- [What the exercise asks] Look through the records below, and copy out every line that holds the string "coumarin".

- [Supplied material]
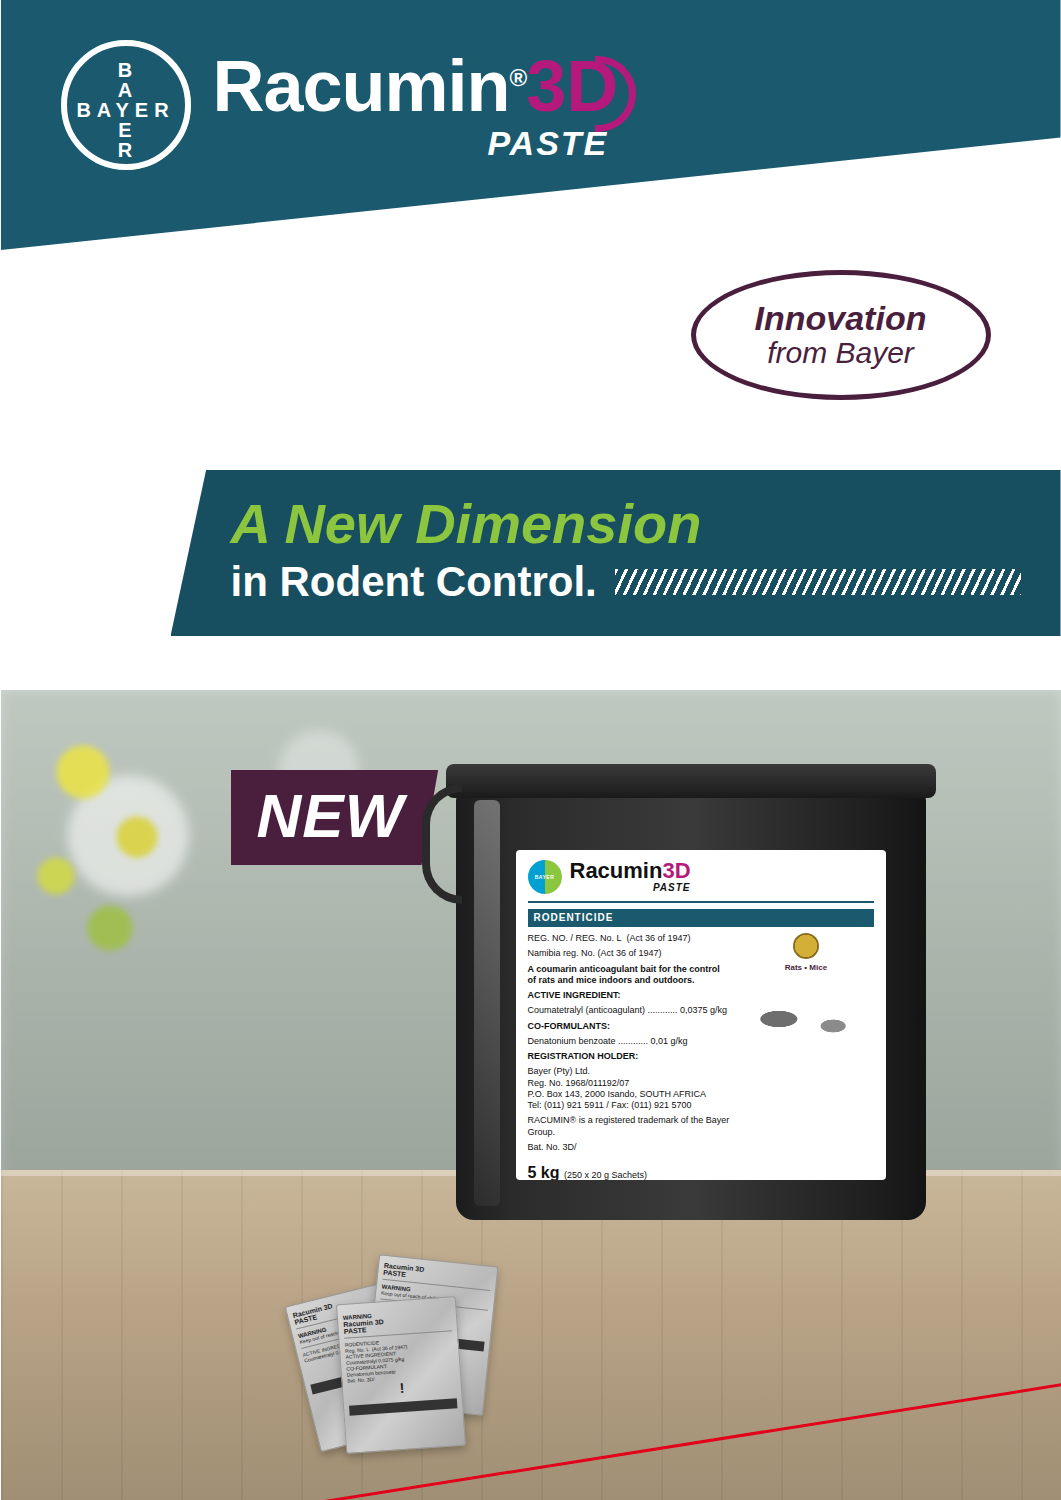B A BAYER E R
Racumin®3D PASTE
Innovation from Bayer
A New Dimension
in Rodent Control.
NEW
Racumin3D
PASTE
RODENTICIDE
REG. NO. / REG. No. L (Act 36 of 1947)
Namibia reg. No. (Act 36 of 1947)
A coumarin anticoagulant bait for the control of rats and mice indoors and outdoors.
ACTIVE INGREDIENT:
Coumatetralyl (anticoagulant) ............ 0,0375 g/kg
CO-FORMULANTS:
Denatonium benzoate ............ 0,01 g/kg
REGISTRATION HOLDER:
Bayer (Pty) Ltd.
Reg. No. 1968/011192/07
P.O. Box 143, 2000 Isando, SOUTH AFRICA
Tel: (011) 921 5911 / Fax: (011) 921 5700
RACUMIN® is a registered trademark of the Bayer Group.
Bat. No. 3D/
Rats • Mice
5 kg (250 x 20 g Sachets)
CAUTION / VERSIGTIG
Racumin 3D
PASTE
WARNING
Keep out of reach of children.
ACTIVE INGREDIENT:
Coumatetralyl 0,0375 g/kg
!
Racumin 3D
PASTE
WARNING
Keep out of reach of children.
20 g sachet
!
WARNING
Racumin 3D
PASTE
RODENTICIDE
Reg. No. L (Act 36 of 1947)
ACTIVE INGREDIENT:
Coumatetralyl 0,0375 g/kg
CO-FORMULANT:
Denatonium benzoate
Bat. No. 3D/
!
Racumin 3D Paste rodenticide — a coumarin anticoagulant bait for the control of rats and mice indoors and outdoors. 5 kg pack containing 250 × 20 g sachets. Innovation from Bayer.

- [Result of the task]
A coumarin anticoagulant bait for the control of rats and mice indoors and outdoors.
Racumin 3D Paste rodenticide — a coumarin anticoagulant bait for the control of rats and mice indoors and outdoors. 5 kg pack containing 250 × 20 g sachets. Innovation from Bayer.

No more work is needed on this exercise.